The easiest way to add the Log Analytics agent to the underlying Service Fabric Virtual Machine Scale Set (VMSS) is to use the Cloud Shell or Azure CLI. The following official documentation from the Azure Service Fabric team does a great job of explaining the process step by step: Add the agent extension via Azure CLI.
Note that the Log Analytics agent can also be added directly to an Azure Service Fabric cluster Resource Manager template in case of standing-up new clusters, thus configured with Azure Monitor integration from the get-go.
For bonus points, if you prefer PowerShell and having tested it, a great community contribution from Nilay Parikh performs the task just as well: Add-OMSAgentVmssExtension:
.\Add-OMSAgentVmssExtension.ps1 -ResourceGroupLocation "location" -ResourceGroupName "yourresourcegroup" -WorkspaceName "omsworkspacename" -VMScaleSetName "scalesetname" -AutoUpgradeMinorVersion
Following the above steps, the Log Analytics agent is now part of your Service Fabric Virtual Machine Scale Set (VMSS), with any running nodes upgraded, a process that usually takes 20 minutes. Note that the upgrade is performed in a rolling manner, and if your durability level supports it, with zero downtime to your application. Any new nodes created as a result of cluster scaling operations will likewise have the Log Analytics agent automatically deployed.
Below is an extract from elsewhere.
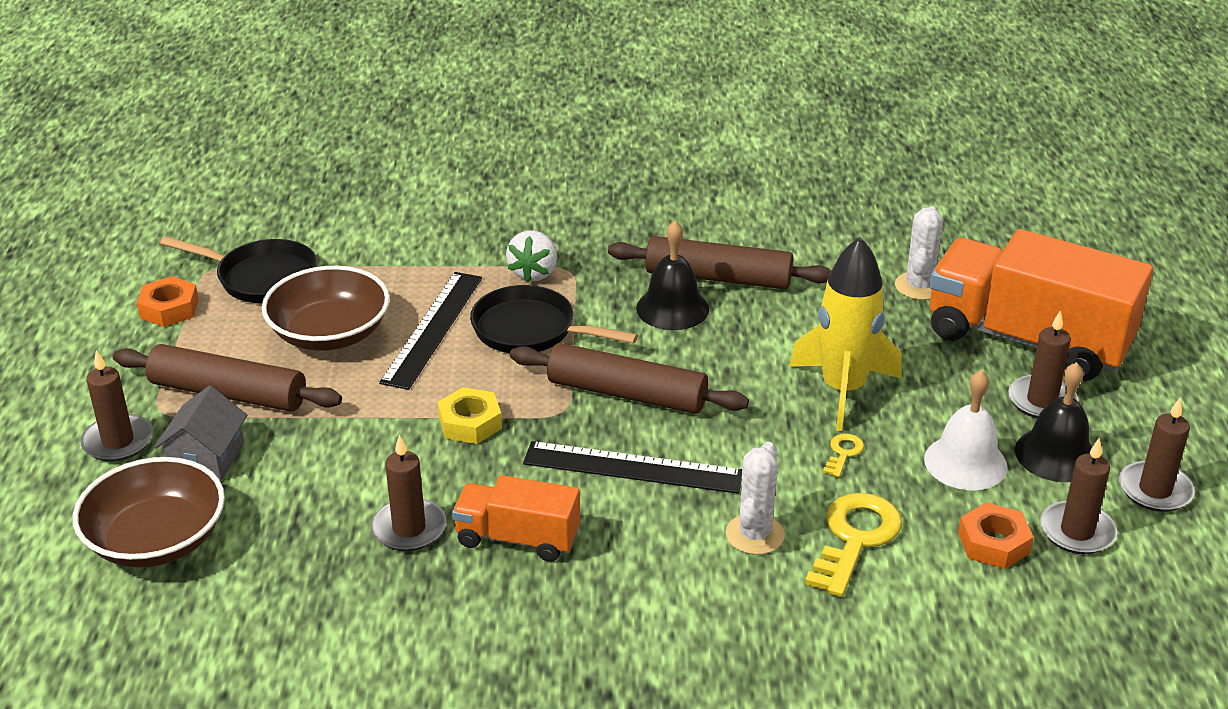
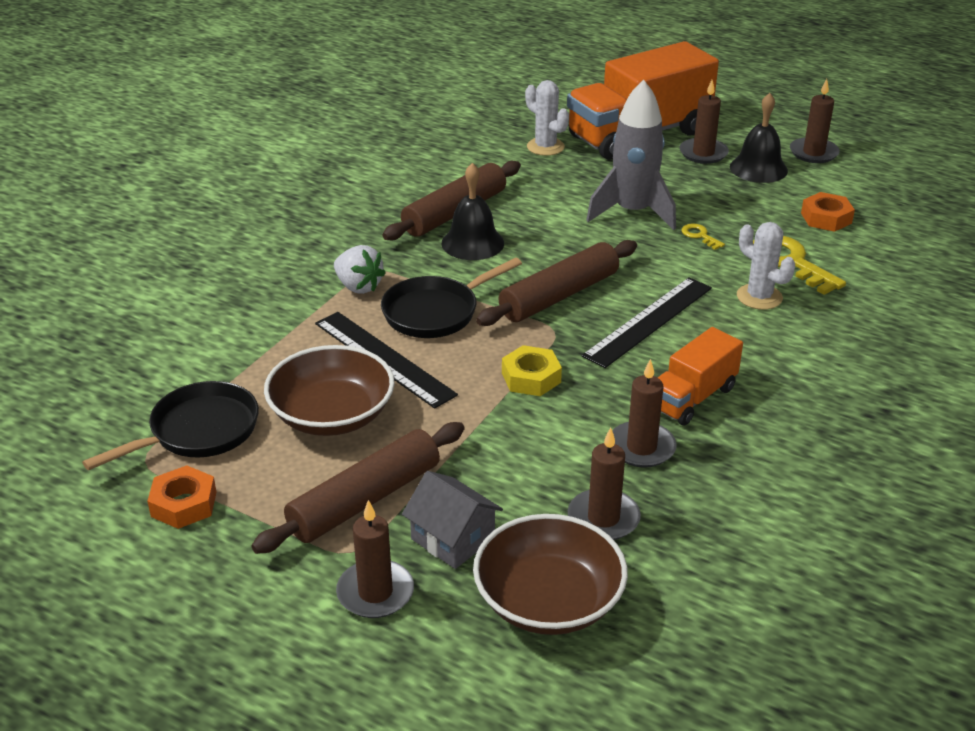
camera: 60 degrees left, 0 degrees up
(843, 390) = (633, 212): yellow rocket -> grey rocket
(965, 462) = (743, 199): white bell -> none
(1077, 531) = (833, 189): brown candle -> brown candle (603, 518)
Azure Service Fabric Performance Counters
With the Log Analytics agent successfully running on each Service Fabric node, we are now ready to start collecting metrics and logs. Luckily for us the Log Analytics agent comes with an understated feature, a built in control plane, meaning we can configure at will which metrics and logs we wish to collect, and at what interval via the Azure Portal.
To do so, in the Azure portal go to the resource group in which you created the Service Fabric Analytics solution. Select the name of your Analytics Workspace:
- Click Advanced Settings.
- Click Data, then click Windows or Linux Performance Counters.
- Select from default / custom performance counters.
- Click Save, then click OK.
Refer to official documentation for a full list of recommended Azure Service Fabric cluster performance counters. In addition Service Fabric generates a substantial amount of custom performance counters:
Note: The number of stateful service partitions has a direct correlation to the volume of metrics collected per service. For example an increase in partitions from 5 to 25 would yield a similar jump in volume of metrics and cost of Azure Monitor. As a result, carefully consider and tune the interval for collection of high volume Azure Service Fabric custom performance counters.
Analytics & diagnostics
Having configured which performance counters the Log Analytics agent collects, within seconds the data is available in the Azure Monitor workspace for alerting, analytics & diagnostic purposes. For example, we can now visualize the number of Reliable Service new write transactions created per second across the cluster. Select the name of your Analytics Workspace:
- Click Logs.
- Execute the below Kusto query & click CHART:
Perf | where ObjectName == "Service Fabric Transactional Replicator" and CounterName == "Begin Txn Operations/sec" | summarize TransactionOperationsPerSecond = avg(CounterValue) by bin(TimeGenerated, 1m)
In this post, we’ve learned how simple it is to add powerful & unified platform monitoring to your Azure Service Fabric clusters by integrating with the Azure Monitor service. We deployed & configured the Log Analytics agent using the recommended default and custom performance counters, and hopefully highlighted the correlation of stateful service partitions to Azure Monitor cost. Lastly we crafted our very first Log Analytics Kusto query! In future posts we’ll expand our focus to also cover application level telemetry.